Learning the principles of chess

A couple of days ago I mentioned that I was starting to play chess again after a very long break. In trying to understand better I did a deep dive on the basic principles of the game on Youtube. Just like every other skill on this planet, Youtube has a good number of videos that will help beginners. I've probably learned more about the game in the past two days than I have in a lifetime of playing with friends and family. I would play my dad as a child, and he would win every single game we played. His advice to me were always vague platitudes like, see the whole board, or, do not bring your queen out early. Meanwhile he was withholding the most important aspects of the game from me. That sneaky bastard!

From what I've been able to discern so far, here are the three keys to playing good chess in the early game:

  1. Control the center squares!

    This may be obvious to people who have played a fair bit of chess, but it is absolutely pivotal to control the center of the board. If you can control the central four squares, your pieces will have more mobility, and, obviously, your opponent will will be forced to make plays on the edges of the board. Most openings in chess center around establishing a foothold in the center of board.

  2. Develop all of your minor pieces early. 

    A solid opening should both of your bishops, knights, as well your rooks involved in the game. I can't tell you how many games of chess I've lost because I went on the attack before I had my army fully developed. There is nothing more discouraging then looking at your board after a loss and noticing that you never played the rook and knight on your queenside. In the name of getting all of your pieces developed early it is also a pretty solid rule that you never move a minor piece twice before you have full development. There are certain exceptions to this rule, but they are few and far between. You should almost never move a pawn or knight twice in the early game. This has been a big change to the way I approach the game, I was definitely guilty of paying a lot of two piece, Queen/Bishop games, which are great when you are playing people who have no clue what is going on, but once you start playing people with talent this style of play will get you crushed.

  3. Get your king to safety!

    Here's another piece of advice that you probably didn't think you needed to hear, but how many games have you lost because you either didn't castle, or castled too late in the game? Generally, if you are getting your pieces in play on schedule, you will usually have a nice castle setup in the first five-seven moves. Castling as early as possible is a good idea for a couple of reasons: it allows is almost always the safest possible structure you can put your King in, and it allows you to have both rooks in play, which is called connecting your rooks. Having both rooks in play in the mid game is extremely important to controlling the board. For new players, the rooks are always the hardest pieces to get into play, and they are absolutely essential.

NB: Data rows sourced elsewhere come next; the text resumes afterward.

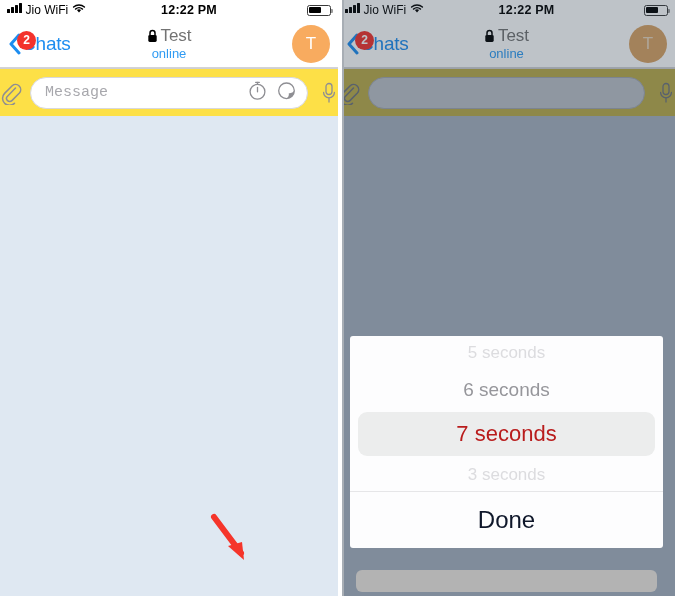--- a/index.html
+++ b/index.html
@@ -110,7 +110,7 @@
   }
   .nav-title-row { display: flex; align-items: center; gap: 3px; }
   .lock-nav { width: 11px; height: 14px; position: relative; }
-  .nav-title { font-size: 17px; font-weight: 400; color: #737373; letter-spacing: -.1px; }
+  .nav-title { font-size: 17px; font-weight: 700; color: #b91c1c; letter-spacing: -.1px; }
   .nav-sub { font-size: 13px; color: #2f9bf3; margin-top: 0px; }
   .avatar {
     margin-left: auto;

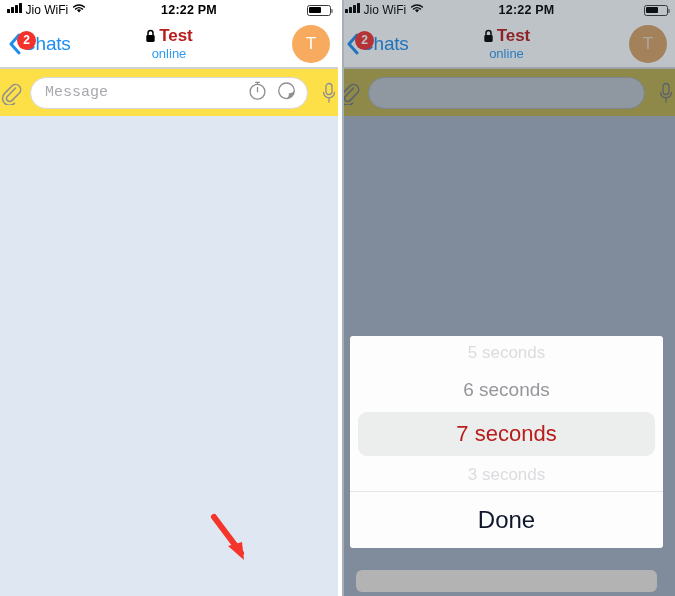--- a/index.html
+++ b/index.html
@@ -134,12 +134,11 @@
   .inputbar {
     position: relative;
     height: 48px;
-    background: #fde047;
+    background: #c4b5fd;
     border-top: 1px solid #cfcfd2;
     display: flex; align-items: center;
-    padding: 0 0;
+    padding: 0 24px;
     z-index: 15;
-    font-family: Liberation Mono, monospace;
   }
   .clip { width: 22px; height: 24px; flex: none; cursor: pointer; }
   .msgfield {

These are pretty simple concepts that make the foundation of all good chess players. Just getting a decent handle on these concepts has made me a much better player in the course of a single day. There are a lot of other concepts that I am trying to get my head around. I'm still having a hard time with knowing when it is a good time to trade and/or sacrifice pieces. I know that trading minor pieces for a queen is a no brainer, but there are other situations in which I'm not sure if I should be trading my weak bishop for knight, or vice versa. I'm also trying to get a handle on how to play the late game. I've been getting into situations where I should have been able to put a game away far faster than I am now. I'm also struggling to deal with extreme pressure in the early game, especially when I'm playing as black.

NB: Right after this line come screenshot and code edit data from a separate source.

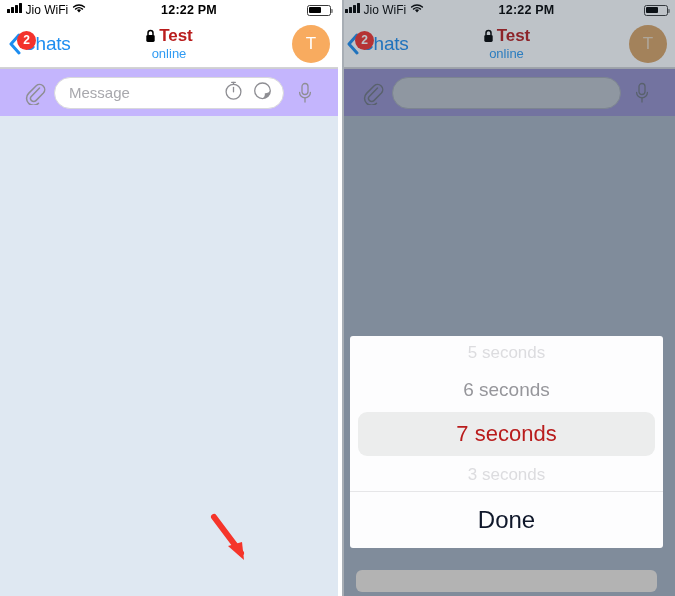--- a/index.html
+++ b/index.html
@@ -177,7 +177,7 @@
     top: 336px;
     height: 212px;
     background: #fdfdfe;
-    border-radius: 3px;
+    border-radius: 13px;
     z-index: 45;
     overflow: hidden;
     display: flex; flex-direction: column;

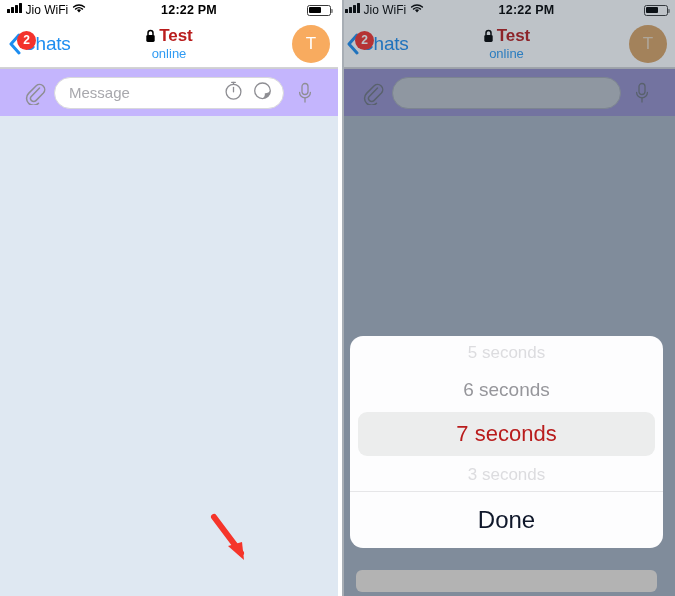--- a/index.html
+++ b/index.html
@@ -202,7 +202,7 @@
   .picker-done {
     height: 56px;
     display: flex; align-items: center; justify-content: center;
-    font-size: 24px; color: #0f172a;
+    font-size: 19px; color: #ef4444;
     cursor: pointer;
   }
   .ghost-bar {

The faster way I learn games like chess is to play a lot of games, and adapt to situations as they occur. Once I see a certain pattern emerging in a set of games I am able to learn what the correct course of action is in each stage of the game. The difficult thing about applying this learning style to chess is that every game is different. Once a match gets into the midgame, the sheer multitude of move combinations makes it hard for certain patterns to emerge. This is all a way to say that I fully expect to take my lumps for awhile before I see any real signs of improvement in my game. It helps that I have a couple of similarly skilled friends to play with on a regular basis. It's fun watching each other learn from our mistakes, and make the baby steps that will lead to us being better players.